(Rows from a layout dataset)
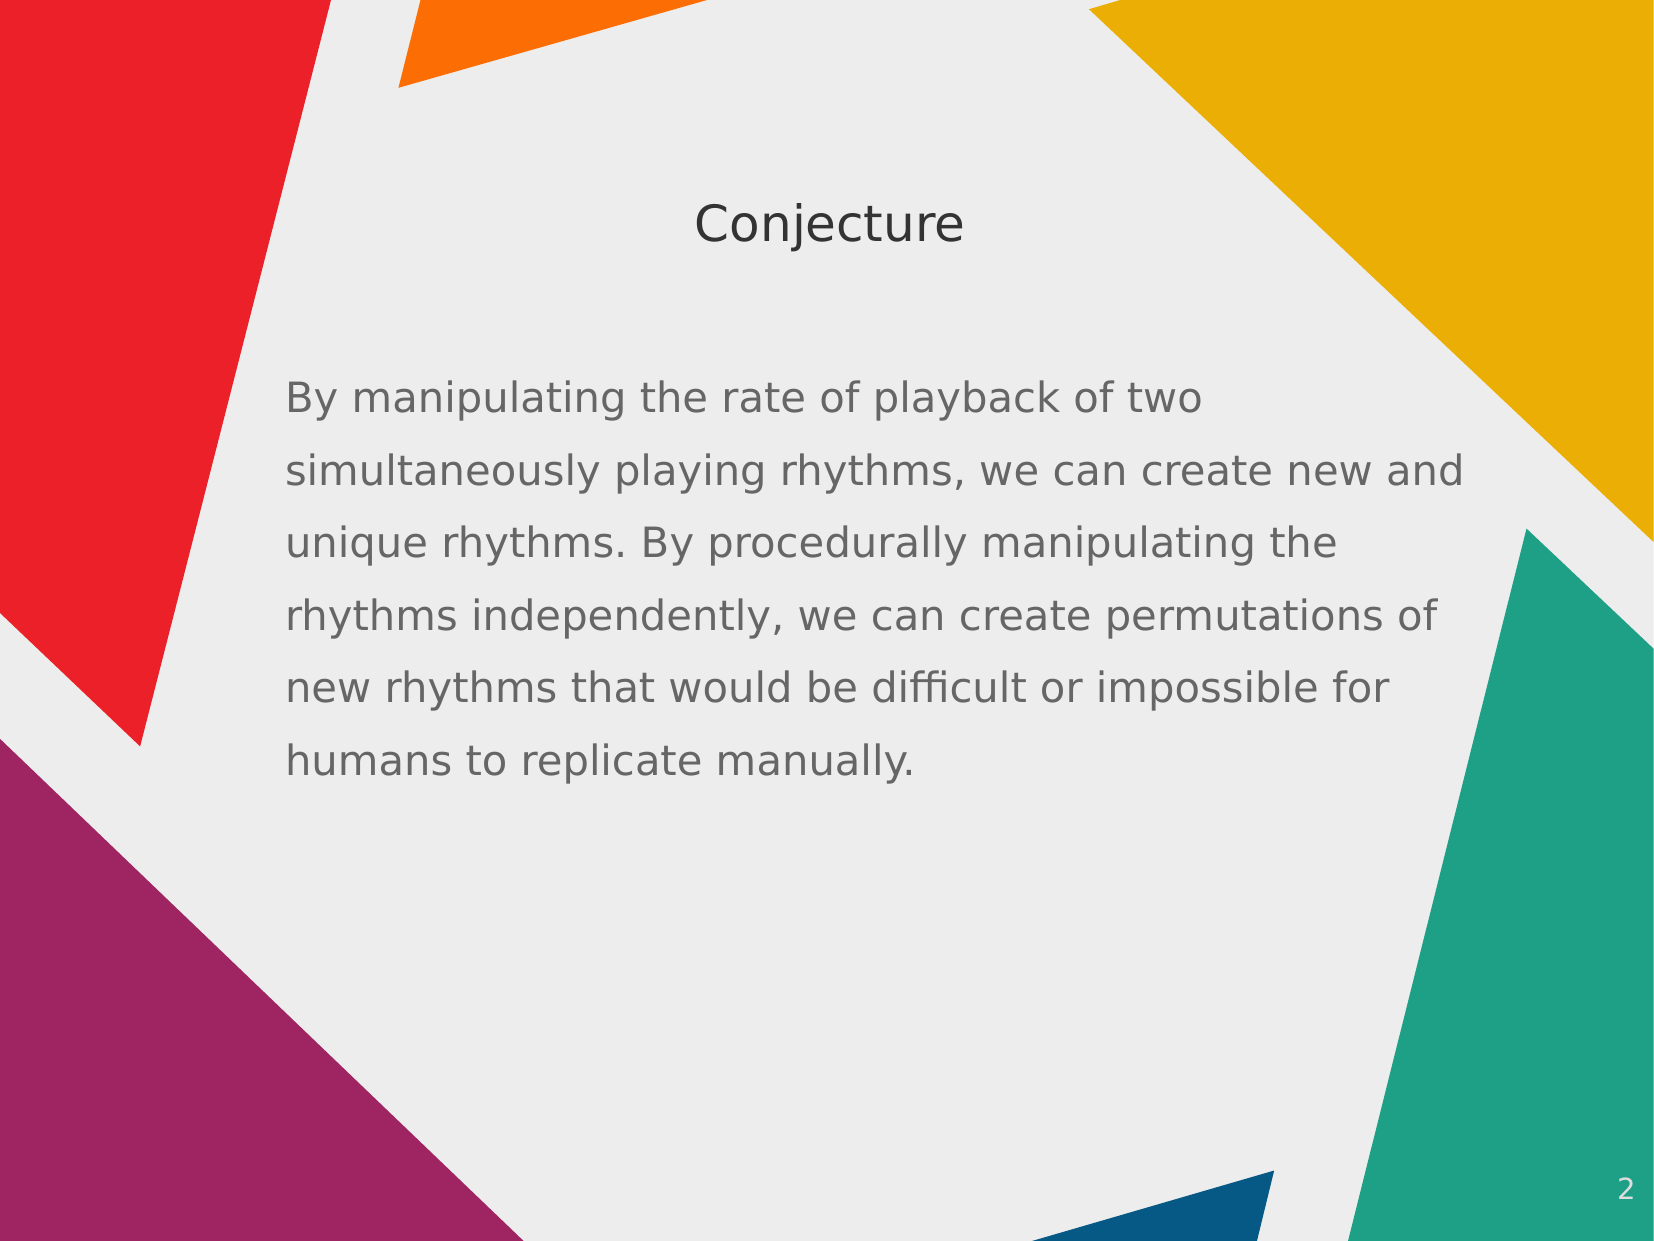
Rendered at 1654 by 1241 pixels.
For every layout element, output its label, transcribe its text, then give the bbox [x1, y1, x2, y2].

title Conjecture [289, 120, 1372, 328]
list By manipulating the rate of playback of two simultaneously playing rhythms, we can create new and unique rhythms. By procedurally manipulating the rhythms independently, we can create permutations of new rhythms that would be difficult or impossible for humans to replicate manually. [285, 349, 1497, 855]
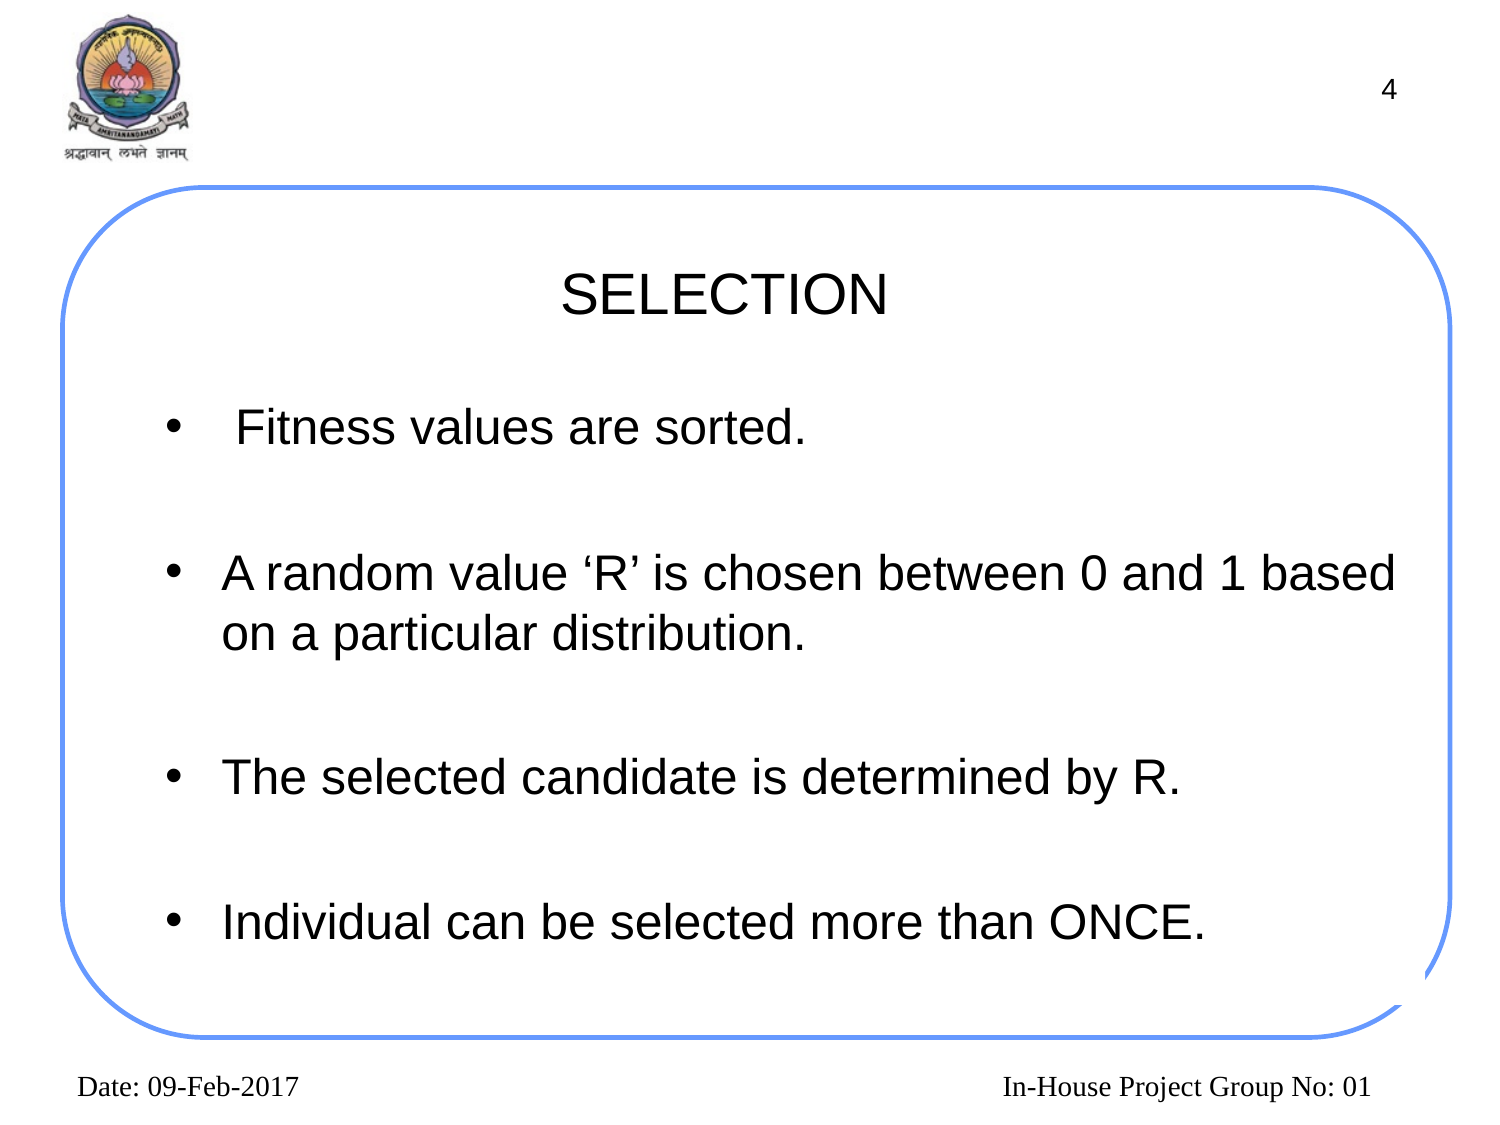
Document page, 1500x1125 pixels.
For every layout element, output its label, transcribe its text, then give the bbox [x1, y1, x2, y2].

text_box In-House Project Group No: 01 [949, 1059, 1426, 1125]
text_box Date: 09-Feb-2017 [62, 1059, 413, 1125]
list Fitness values are sorted. A random value ‘R’ is chosen between 0 and 1 based on a particular distribution. The selected candidate is determined by R. Individual can be selected more than ONCE. [150, 387, 1426, 1005]
picture [62, 12, 193, 163]
text_box <number> [1149, 62, 1413, 141]
title SELECTION [162, 224, 1288, 358]
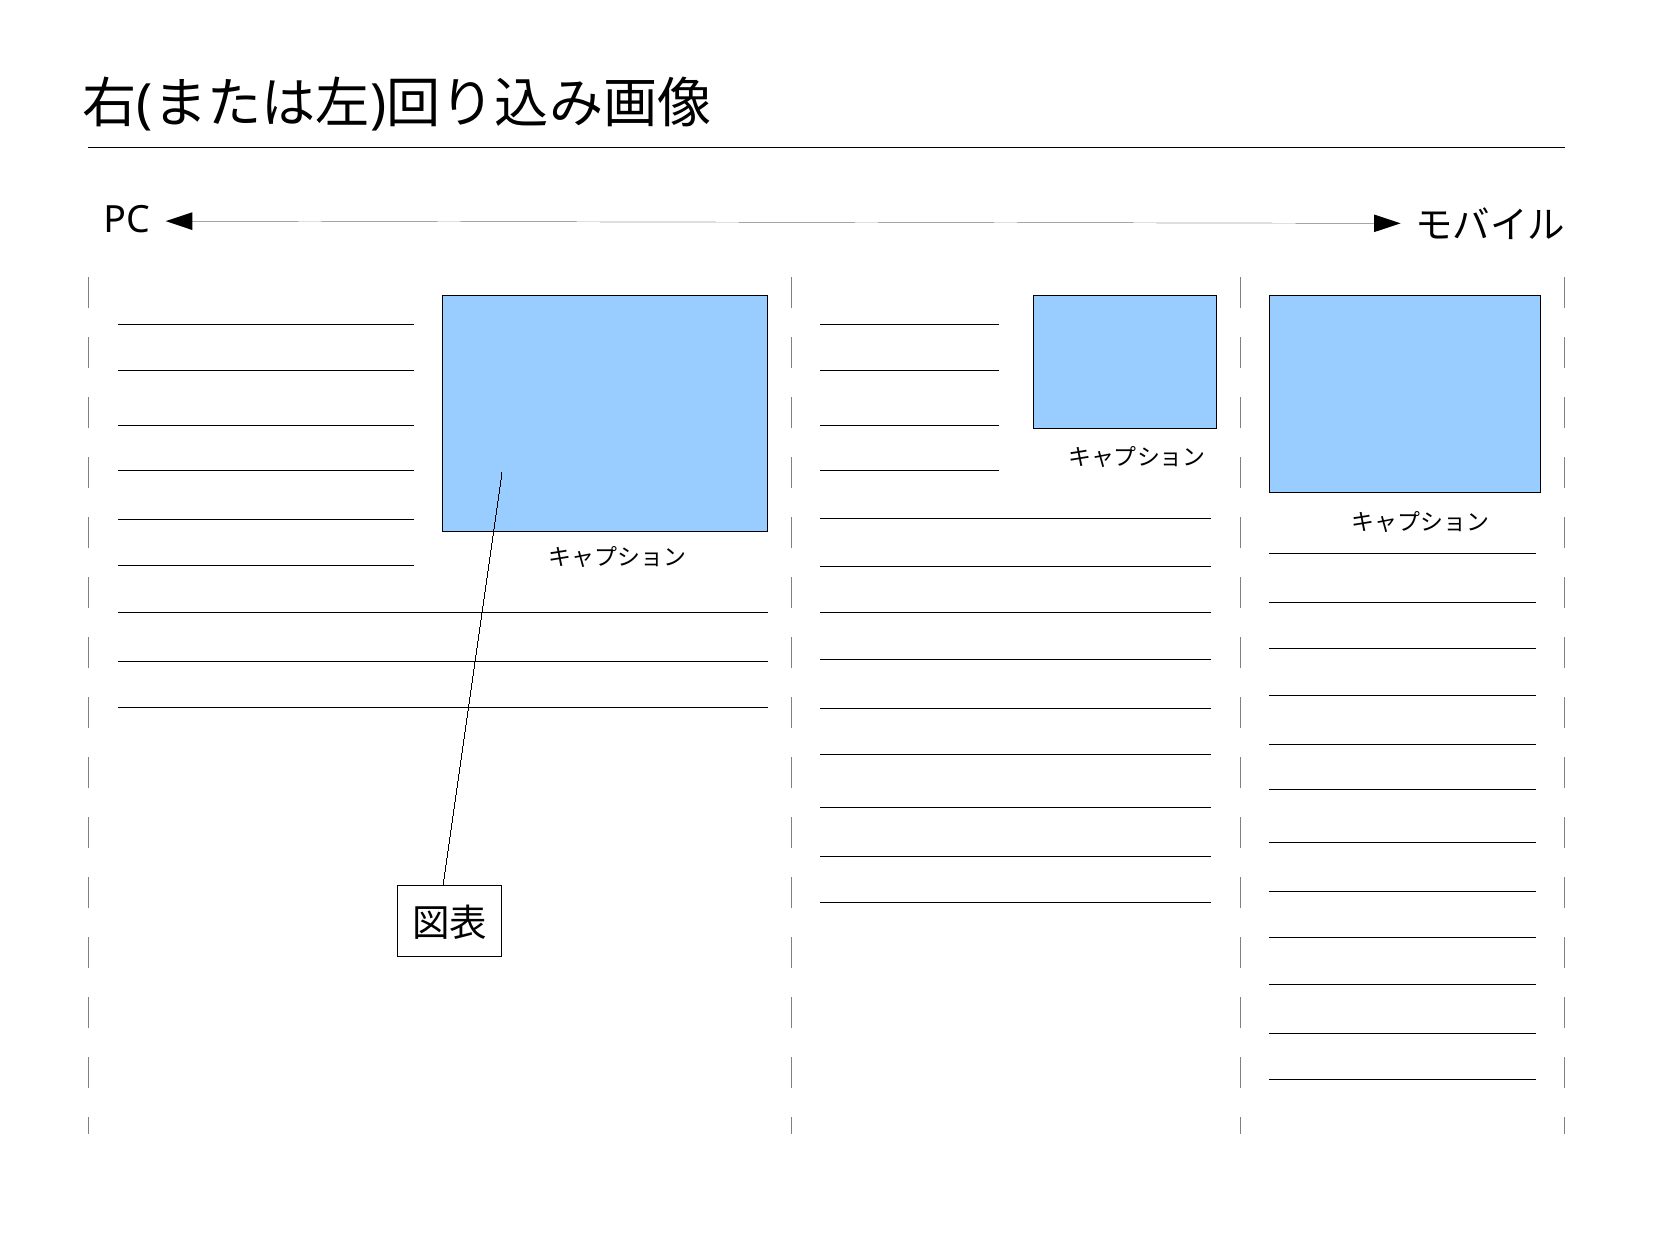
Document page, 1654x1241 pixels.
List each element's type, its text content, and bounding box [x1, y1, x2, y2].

text_box キャプション [1336, 496, 1505, 546]
title 右(または左)回り込み画像 [82, 49, 1571, 148]
text_box [442, 295, 768, 532]
text_box [1033, 295, 1217, 429]
text_box キャプション [533, 531, 702, 581]
text_box 図表 [397, 885, 502, 957]
text_box [1269, 295, 1541, 493]
text_box モバイル [1400, 187, 1581, 259]
text_box PC [88, 185, 166, 257]
text_box キャプション [1053, 431, 1222, 481]
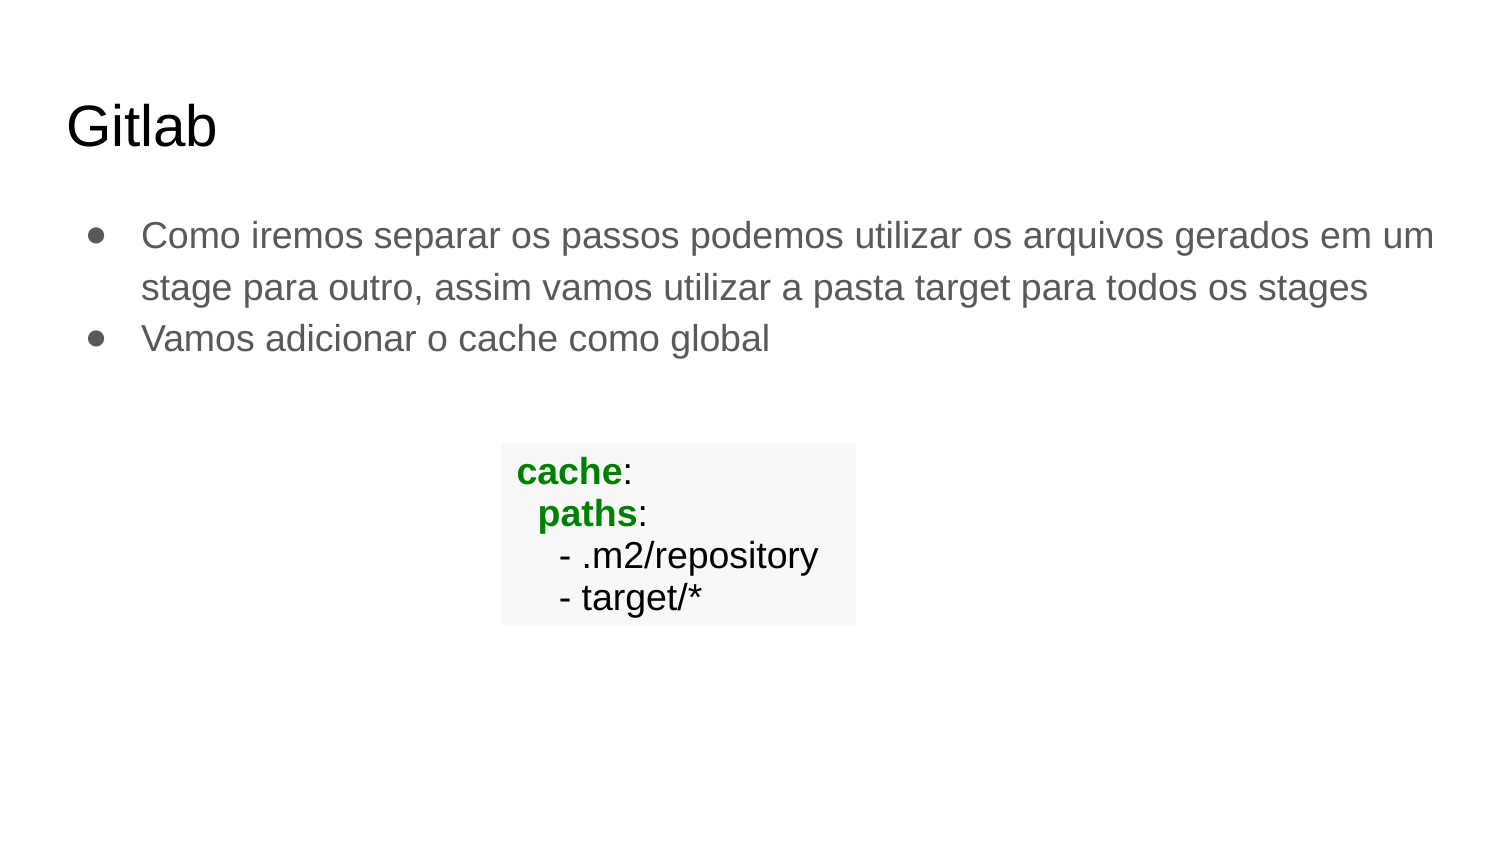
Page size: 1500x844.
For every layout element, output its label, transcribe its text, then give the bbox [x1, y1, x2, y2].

list Como iremos separar os passos podemos utilizar os arquivos gerados em um stage para outro, assim vamos utilizar a pasta target para todos os stages Vamos adicionar o cache como global [51, 189, 1489, 750]
title Gitlab [51, 72, 1449, 167]
text_box cache: paths: - .m2/repository - target/* [501, 442, 857, 626]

→ BRIEF
Copy word for word the lines of the material from the line with "Page size: 1500x844." up to and including the last line.

→ RESPONSE
Page size: 1500x844.
For every layout element, output its label, transcribe its text, then give the bbox [x1, y1, x2, y2].

list Como iremos separar os passos podemos utilizar os arquivos gerados em um stage para outro, assim vamos utilizar a pasta target para todos os stages Vamos adicionar o cache como global [51, 189, 1489, 750]
title Gitlab [51, 72, 1449, 167]
text_box cache: paths: - .m2/repository - target/* [501, 442, 857, 626]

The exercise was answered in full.